Friday, November 27, 2009

Baby Steps

I am convinced more than ever that history will favour those who advocate political and economic freedom for First Nations.
The Nisga'a property rights step is a small one, but I believe it will erode the will of the Native leaders who will not be able to silence the band members who want change.
I think sheer numbers will achieve this. As more FNs leave reserves and see the outside world, they will want to come back to their community to see changes and will become increasingly jaded at leaders as they deny them.
I see a new generation of indigenous youth who are respectful of their traditions and past, but who refuse to take the lack of opportunity and the corruption of the old boys club on reserves.
As more bands clean up their act and these stories get to mainstream attention, more reserves will know there is a better way forward.
Ever notice how most of the big shot Aboriginal leaders don't leave permanently on reserves? Yes, they probably spend most of their time on reserves, but do they live there? Probably not. They believe they are advocating for their people, but in reality, they have one foot in each world and if they had to choose, they would probably stay in the colonial world. Why? Because of the jobs, income, mobility, and opportunity.

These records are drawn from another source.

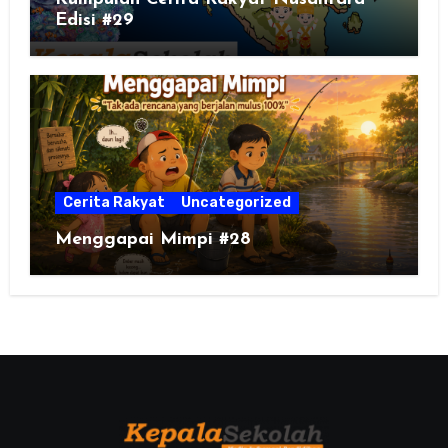
Edisi #29
Cerita Rakyat
Uncategorized
Menggapai Mimpi #28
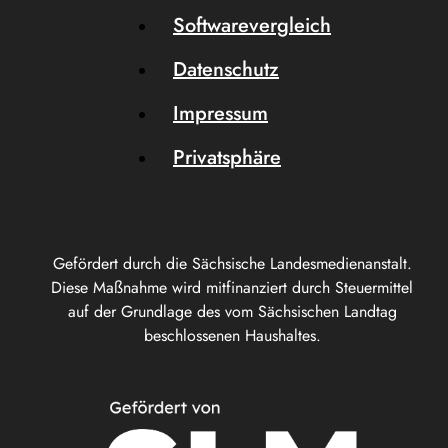
Softwarevergleich
Datenschutz
Impressum
Privatsphäre
Gefördert durch die Sächsische Landesmedienanstalt.
Diese Maßnahme wird mitfinanziert durch Steuermittel
auf der Grundlage des vom Sächsischen Landtag
beschlossenen Haushaltes.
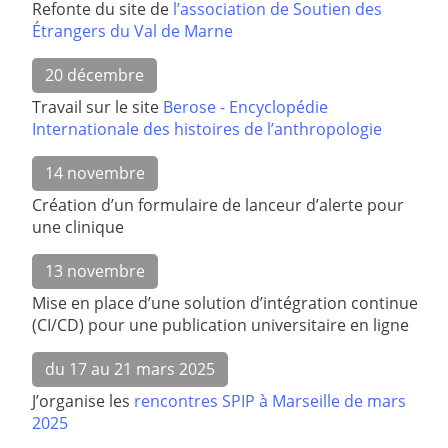
Refonte du site de
l’association de Soutien des
Étrangers du Val de Marne
20 décembre
Travail sur le site
Berose - Encyclopédie
Internationale des histoires de l’anthropologie
14 novembre
Création d’un formulaire de lanceur d’alerte pour
une clinique
13 novembre
Mise en place d’une solution d’intégration continue
(CI/CD) pour une publication universitaire en ligne
du 17 au 21 mars 2025
J’organise les
rencontres SPIP à Marseille de mars
2025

No one predict how the demographics will go completely, but I believe things will come down to a heavily urbanized FN population and an increasingly dissatisfied, but younger and more demanding, on-reserve population. They will want to have the best of both worlds. They respect their traditional homelands, yet want the prosperity and cleaner politics of the mainstream. From there, I predict, will emerge a critical class of people open to changes, including property rights, in order to have reasons to stay.

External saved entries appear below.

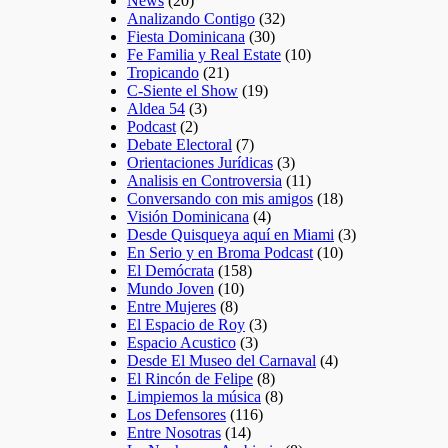
News
(20)
Analizando Contigo
(32)
Fiesta Dominicana
(30)
Fe Familia y Real Estate
(10)
Tropicando
(21)
C-Siente el Show
(19)
Aldea 54
(3)
Podcast
(2)
Debate Electoral
(7)
Orientaciones Jurídicas
(3)
Analisis en Controversia
(11)
Conversando con mis amigos
(18)
Visión Dominicana
(4)
Desde Quisqueya aquí en Miami
(3)
En Serio y en Broma Podcast
(10)
El Demócrata
(158)
Mundo Joven
(10)
Entre Mujeres
(8)
El Espacio de Roy
(3)
Espacio Acustico
(3)
Desde El Museo del Carnaval
(4)
El Rincón de Felipe
(8)
Limpiemos la música
(8)
Los Defensores
(116)
Entre Nosotras
(14)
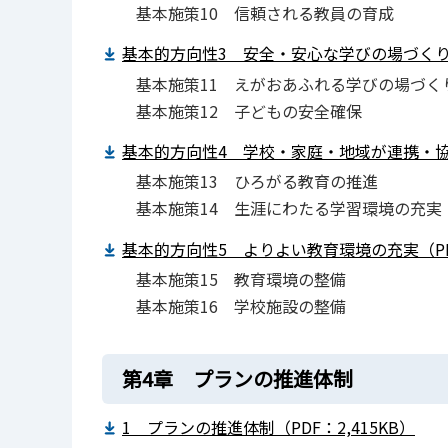
基本施策10 信頼される教員の育成
基本的方向性3 安全・安心な学びの場づくり（P
基本施策11 えがおあふれる学びの場づく
基本施策12 子どもの安全確保
基本的方向性4 学校・家庭・地域が連携・協働
基本施策13 ひろがる教育の推進
基本施策14 生涯にわたる学習環境の充実
基本的方向性5 よりよい教育環境の充実（PDF
基本施策15 教育環境の整備
基本施策16 学校施設の整備
第4章 プランの推進体制
1 プランの推進体制（PDF：2,415KB）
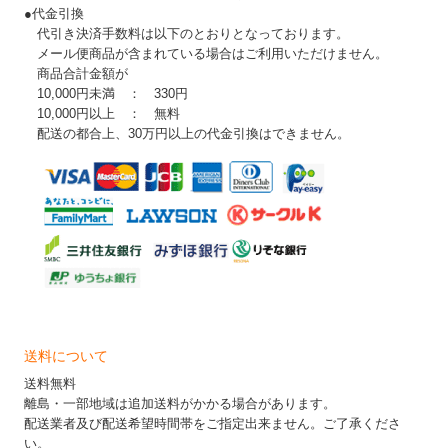
●代金引換
代引き決済手数料は以下のとおりとなっております。
メール便商品が含まれている場合はご利用いただけません。
商品合計金額が
10,000円未満 ： 330円
10,000円以上 ： 無料
配送の都合上、30万円以上の代金引換はできません。
送料について
送料無料
離島・一部地域は追加送料がかかる場合があります。
配送業者及び配送希望時間帯をご指定出来ません。ご了承くださ
い。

I hope this newer class works with the government and mainstream society, but there are no guarantees they will.
This is why indigenous youth need to be engaged and encouraged in expressing themselves. Unfortunately, militant groups like Wasase are taking over this role, but these organizations are about tuning yourself away from modernity and towards antagonistic rhetoric.
My greatest fear are the urban Aboriginals who have never really experienced reserve life and visit a few times a year and get angry at any discussion about Aboriginal accountability. I met one such youth at a conference in Calgary. They are eager to show their "Indian" credentials to everyone, they hate the Flanagans and Widdowsons of the world they they think they are supposed to, and they respond to any discussion of FN governance issue in the same negative kneejerk fashion.

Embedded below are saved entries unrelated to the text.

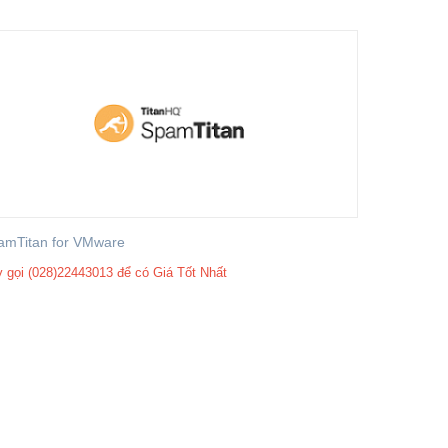
amTitan for VMware
 gọi (028)22443013 để có Giá Tốt Nhất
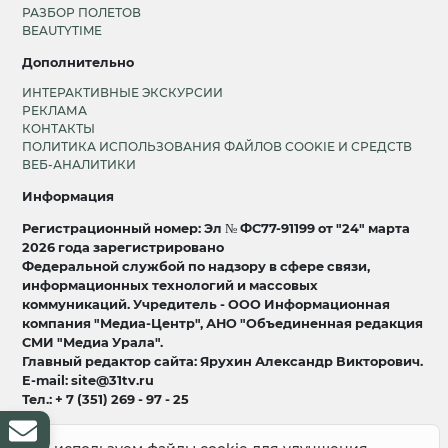
РАЗБОР ПОЛЕТОВ
BEAUTYTIME
Дополнительно
ИНТЕРАКТИВНЫЕ ЭКСКУРСИИ
РЕКЛАМА
КОНТАКТЫ
ПОЛИТИКА ИСПОЛЬЗОВАНИЯ ФАЙЛОВ COOKIE И СРЕДСТВ
ВЕБ-АНАЛИТИКИ
Информация
Регистрационный номер: Эл № ФС77-91199 от "24" марта
2026 года зарегистрировано
Федеральной службой по надзору в сфере связи,
информационных технологий и массовых
коммуникаций. Учредитель - ООО Информационная
компания "Медиа-Центр", АНО "Объединенная редакция
СМИ "Медиа Урала".
Главный редактор сайта: Ярухин Александр Викторович.
E-mail: site@31tv.ru
Тел.: + 7 (351) 269 - 97 - 25
18+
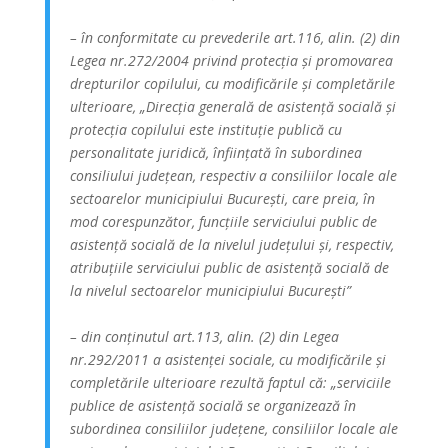
– în conformitate cu prevederile art.116, alin. (2) din
Legea nr.272/2004 privind protecția și promovarea
drepturilor copilului, cu modificările și completările
ulterioare, „Direcția generală de asistență socială și
protecția copilului este instituție publică cu
personalitate juridică, înființată în subordinea
consiliului județean, respectiv a consiliilor locale ale
sectoarelor municipiului București, care preia, în
mod corespunzător, funcțiile serviciului public de
asistență socială de la nivelul județului și, respectiv,
atribuțiile serviciului public de asistență socială de
la nivelul sectoarelor municipiului București”
– din conținutul art.113, alin. (2) din Legea
nr.292/2011 a asistenței sociale, cu modificările și
completările ulterioare rezultă faptul că: „serviciile
publice de asistență socială se organizează în
subordinea consiliilor județene, consiliilor locale ale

These people are disconnected from the reserve people who see corruption every day, want change, and are listening to accountability advocates. They are also generally moderate and conciliatory.
If I am correct, these "two-row wampum belt" (one foot in reserve and one in urban setting) urban activist Indians are going to be the greatest threat to political and economic freedom for First Nations.
I could be all wrong, but I am interested to see how things go.. My experience as a policy analyst who travels to reserves convinces me of the basic truthfulness of the descriptions.